Kornreich: We are fortunate in being able to draw upon other
departments and practice groups on an as-needed basis. There are few issues that
come to us today that are not multifaceted. In my practice, for example, I work
with our tax lawyers on a daily basis.
Editor: Please tell us about some of the significant matters that the
department has handled recently.
Kornreich: Among our most recent matters is the representation of a
major academic center in a large False Claims qui tam settlement. We are
also involved in due diligence on behalf of a number of entities engaged in
M&A transactions, including a large private equity hospital acquisition last
year. We are currently defending a pharmaceutical company in an average
wholesale price case structured as a False Claims Act action (something we see
with increasing frequency). We have represented a medical center in Brooklyn in
a large managed care case. We represent both health care providers and the
companies that contract with them in connection with referral relationships. We
are also involved in numerous financing transactions for long-term medical
facilities. The range is considerable.
Editor: Since the recent corporate scandals, corporate governance has
become a major issue in just about every corporate setting. How has this
impacted your practice?
Kornreich: It has had a substantial effect. While, strictly speaking,
Sarbanes-Oxley does not generally apply to not-for-profit organizations -
including most hospitals - there are certain provisions, including the
provisions prohibiting the destruction of records and one (of the two) governing
whistleblowers, that apply to all entities. More importantly, Sarbanes reflects
a major shift - cultural, legal and social - regarding corporate governance, and
many not-for-profits are adopting the imperatives of that shift on a voluntary
basis. Many have adopted language requiring the audit committee to possess some
financial expertise, for example, and the movement toward compensation, audit
and nominating committees that are independent of management control is very
substantial. All governing boards are concerned with openness and transparency,
in addition to the enhancement of internal controls. All of this activity
reflects a new culture of compliance.
Editor: What are the key health law issues that need to be addressed over
the next few years?
Kornreich: The biggest issue concerns the increase in qui tam
matters. The statute does not require the relator to bring the matter first to
the alleged perpetrator of the fraud to give it an opportunity to fix the
problem before the claim is brought. Indeed, the False Claims Act does not
prevent someone who has been substantially involved in the alleged wrongdoing
from filing an action. In light of how catastrophic the damages can be, the
governing board - acting in the interests of the shareholders or the mission (in
a not-for-profit) - will settle the matter rather than resist. There is not a
level playing field insofar as these disputes are concerned.
We will also see substantial issues in drug pricing, including claims under
Part D and Part B of Medicare, whose reimbursement calculations require data
from pharmaceutical companies.
I think that we will see more health care bankruptcies. In not-for-profit
health care systems, the parent-subsidiary relationship is different from what
prevails with respect to for-profits. The allocation of assets across a
not-for-profit health care system will need to be addressed, and I think the
bankruptcy principles and rules will continue to grow in significance.

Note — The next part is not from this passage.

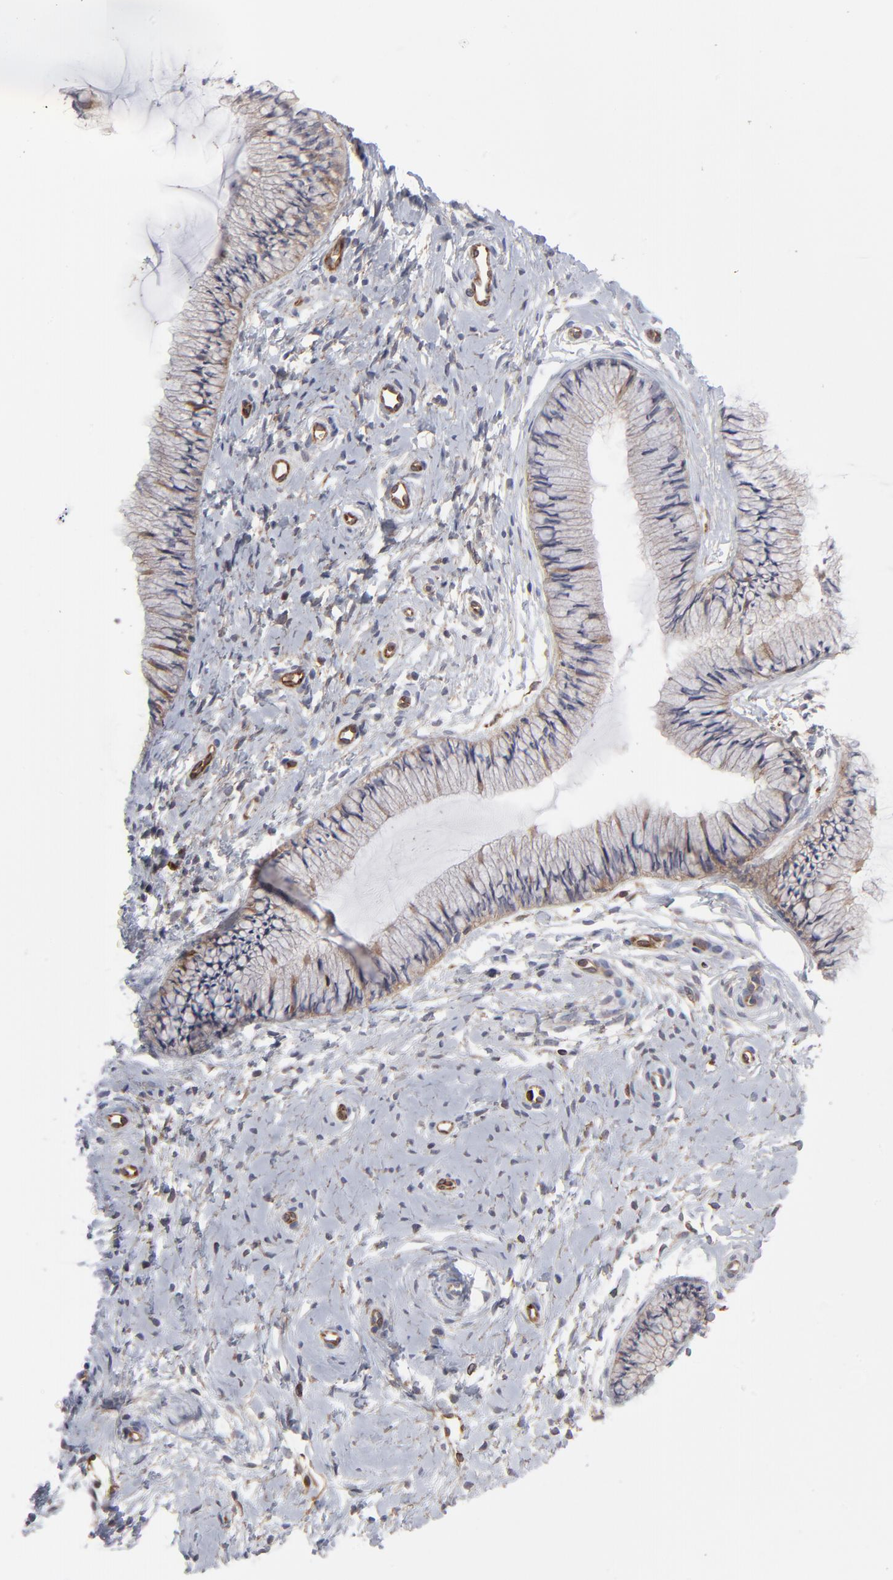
{"staining": {"intensity": "weak", "quantity": "25%-75%", "location": "cytoplasmic/membranous"}, "tissue": "cervix", "cell_type": "Glandular cells", "image_type": "normal", "snomed": [{"axis": "morphology", "description": "Normal tissue, NOS"}, {"axis": "topography", "description": "Cervix"}], "caption": "Protein positivity by immunohistochemistry demonstrates weak cytoplasmic/membranous expression in approximately 25%-75% of glandular cells in normal cervix. The staining was performed using DAB (3,3'-diaminobenzidine), with brown indicating positive protein expression. Nuclei are stained blue with hematoxylin.", "gene": "PXN", "patient": {"sex": "female", "age": 46}}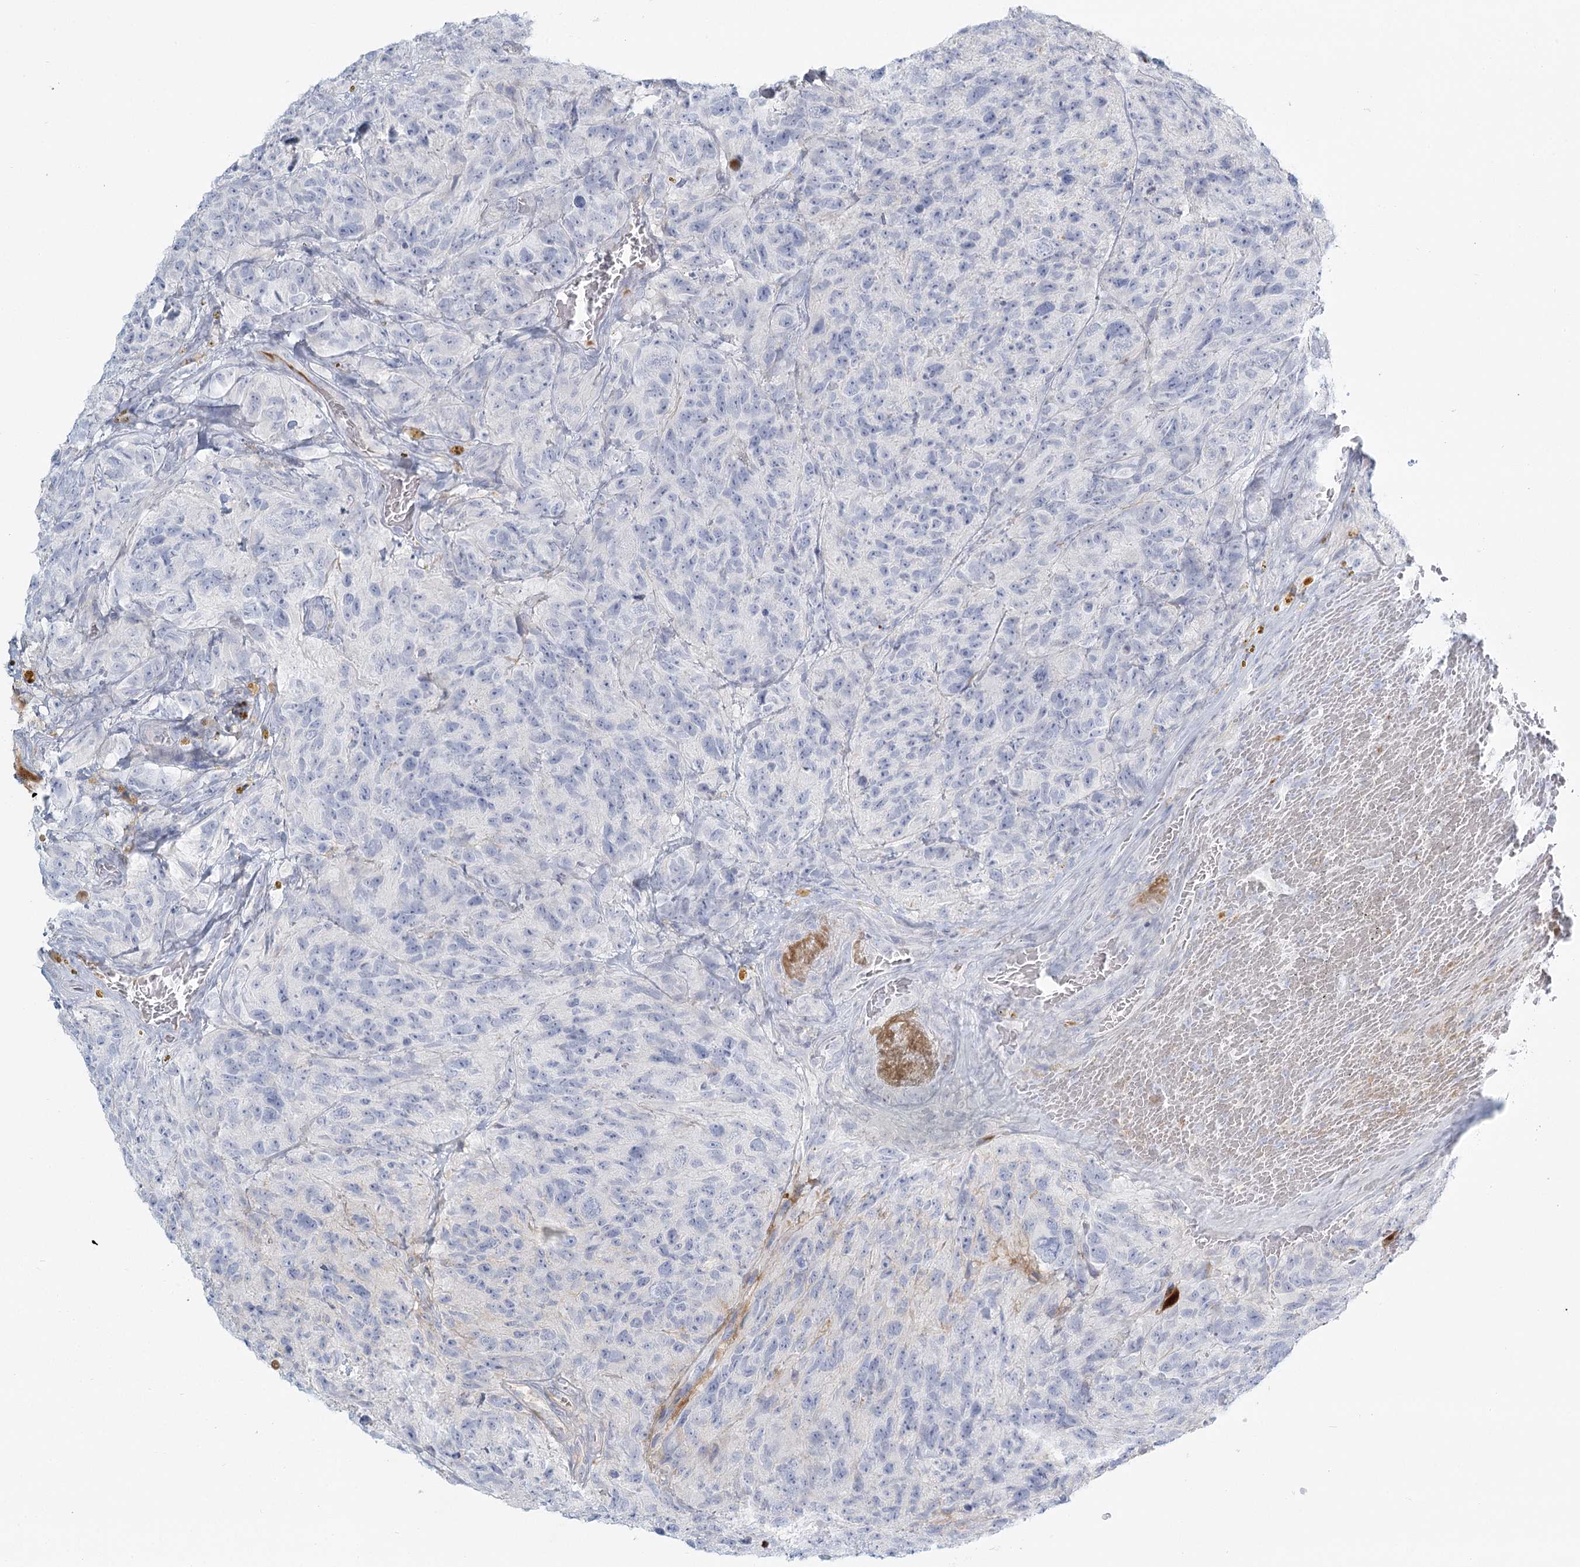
{"staining": {"intensity": "negative", "quantity": "none", "location": "none"}, "tissue": "glioma", "cell_type": "Tumor cells", "image_type": "cancer", "snomed": [{"axis": "morphology", "description": "Glioma, malignant, High grade"}, {"axis": "topography", "description": "Brain"}], "caption": "The micrograph reveals no significant positivity in tumor cells of glioma. (DAB IHC with hematoxylin counter stain).", "gene": "DMGDH", "patient": {"sex": "male", "age": 69}}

Antitrust is also a critical area. We now see increasing consolidation on
both the payor side and the provider side, which implicates several antitrust
issues. On the payor side, consolidation tends to be by way of merger, and there
is more legal clarity in light of the for-profit status of most payors. With
respect to providers, the key issue concerns at what point a system becomes a
single entity for antitrust purposes. Transactions must be structured in such a
way as to result in clinical integration that the government can recognize as a
basis for single-entity treatment. We are going to see providers move towards
these consolidation models with or without corporate structure integration.